Biofilm mass after antibiotic treatment.

Mycoplasma pneumoniae is an important chronic, asthma-associated pathogen that is increasingly antibiotic-resistant. These bacteria have highly reduced genomes and lack a cell wall and numerous other antibiotic targets. They form biofilm towers after prolonged growth both axenically and on tissue culture cells. The biofilm towers have features associated with chronic infection: they are highly resistant to erythromycin and have substantially increased resistance to complement, although they are sensitive to a combination of the two. This work sought to characterize the profile of agents that could eradicate M. pneumoniae biofilm towers. Biofilm towers were found to provide no defense against H 2 O 2 , an M. pneumoniae virulence factor whose production is severely attenuated during biofilm tower growth. Checkerboard assays revealed that dual combinations of erythromycin, moxifloxacin, and doxycycline acted synergistically against two strains of M. pneumoniae . Crystal violet assays suggested that pairs of these agents, when used at clinically relevant concentrations, had substantial efficacy against pre-formed biofilm towers, but scanning electron microscopy revealed that the eradication of biofilm towers was even more complete than crystal violet assays indicated.

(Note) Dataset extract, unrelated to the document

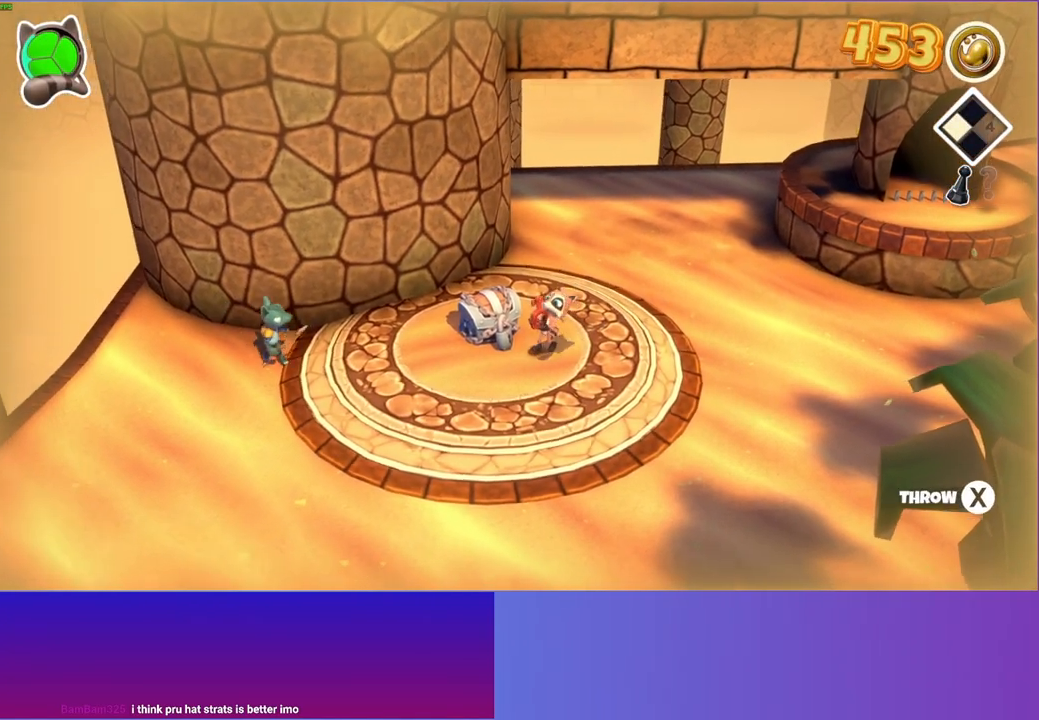
{"buttons": [], "left_stick": "center", "right_stick": "center", "events": [[133, "A", "down"], [167, "left_stick", "up-left"], [267, "A", "up"], [317, "left_stick", "center"], [350, "A", "down"], [467, "A", "up"]]}
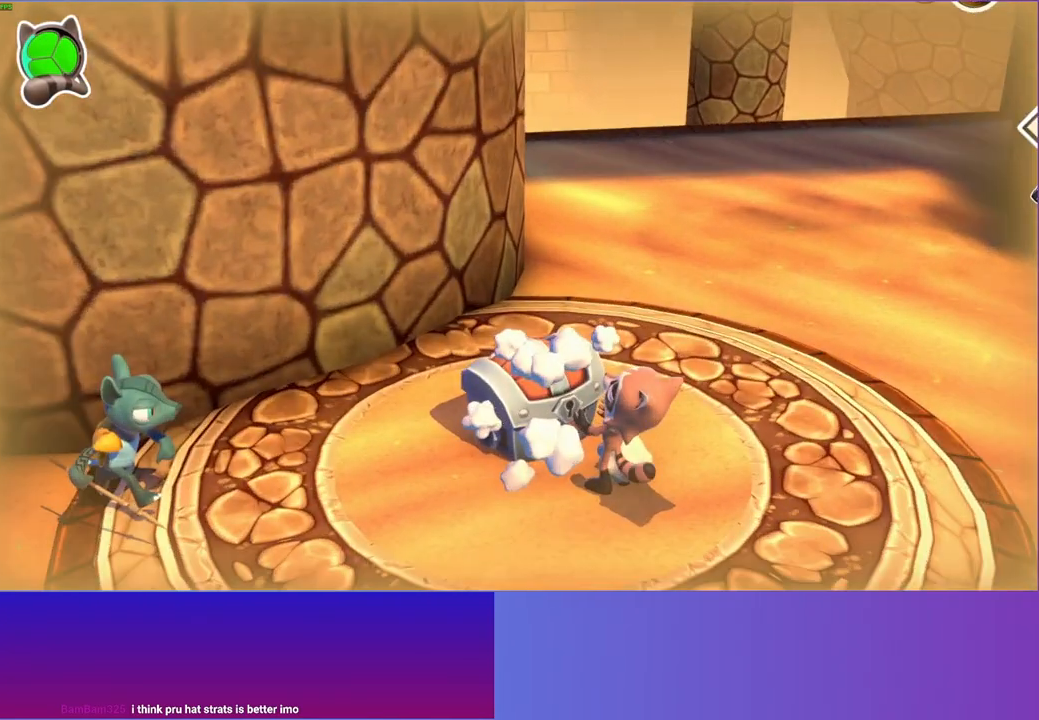
{"buttons": [], "left_stick": "center", "right_stick": "center", "events": [[50, "A", "down"], [150, "A", "up"], [367, "right_stick", "down"], [433, "right_stick", "center"]]}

Although the use of fluoroquinolones and tetracyclines in children, who are the most frequently infected population, is not preferred over macrolides due to potential side effects, this work shows that synergistic interactions among therapeutic agents provide potential clinical paths to substantially reducing or eradicating M. pneumoniae biofilms, thereby decreasing morbidity. Furthermore, the sensitivity to H 2 O 2 suggests that small-molecule therapeutics may also be suitable for biofilm clearance.